Italy’s new Interior Minister and leader of the far-right League Party Matteo Salvini closed Italian ports to Aquarius last week. He also sent a letter to the island-state of Malta, south of Italy, threatening to close all Italian ports to Malta if the Maltese government refused to take the ship, which Malta did anyway.
As a result, the refugees were stranded in international waters between the two countries with diminishing food and drink supplies and incoming bad weather.
Spain finally stepped forward to accept the refugees.
‘France to take in some of the refugees’
Meanwhile, Spain said on Saturday that it had accepted an offer from France to take in some of the 630 refugees from the Aquarius rescue ship.
“The French government will work together with the Spanish government to handle the arrival of the migrants,” Spain’s Deputy Prime Minister Carmen Calvo said in a statement. “France will accept migrants who express the wish to go there” once they have been processed in Valencia.
Spanish Prime Minister Pedro Sanchez thanked French President Emmanuel Macron for the offer, saying it was “exactly the kind of cooperation Europe needs” at this hour.

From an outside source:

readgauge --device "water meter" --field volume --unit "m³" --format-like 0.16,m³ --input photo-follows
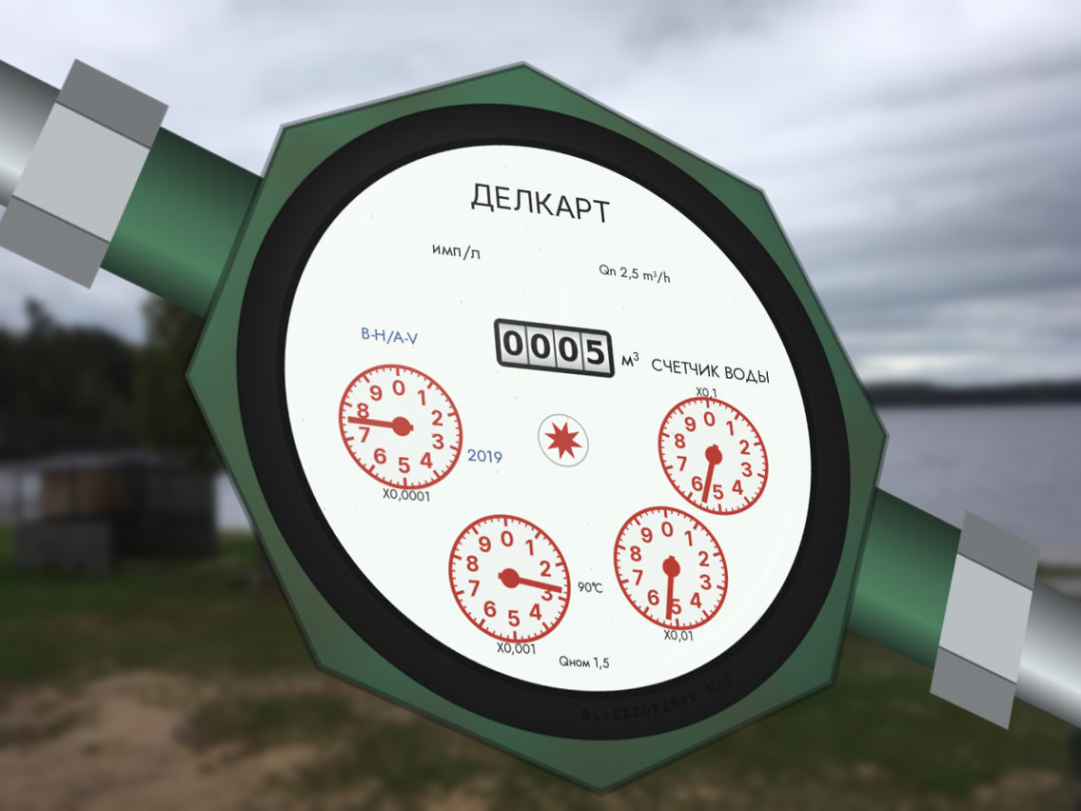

The dispute between Italy and Malta had laid bare rare disunity among European countries. France rebuked Italy for “irresponsibility” by refusing to take in the refugees. Rome hit back hard at Paris, saying it needed no lessons from France.
Europe has launched a string of schemes to tackle its worst refugee crisis since World War II. The continent has been hit since 2014 by an unprecedented influx of refugees who are fleeing conflict-ridden zones in North Africa and the Middle East, in particular Syria.
Thousands of asylum seekers have perished at sea.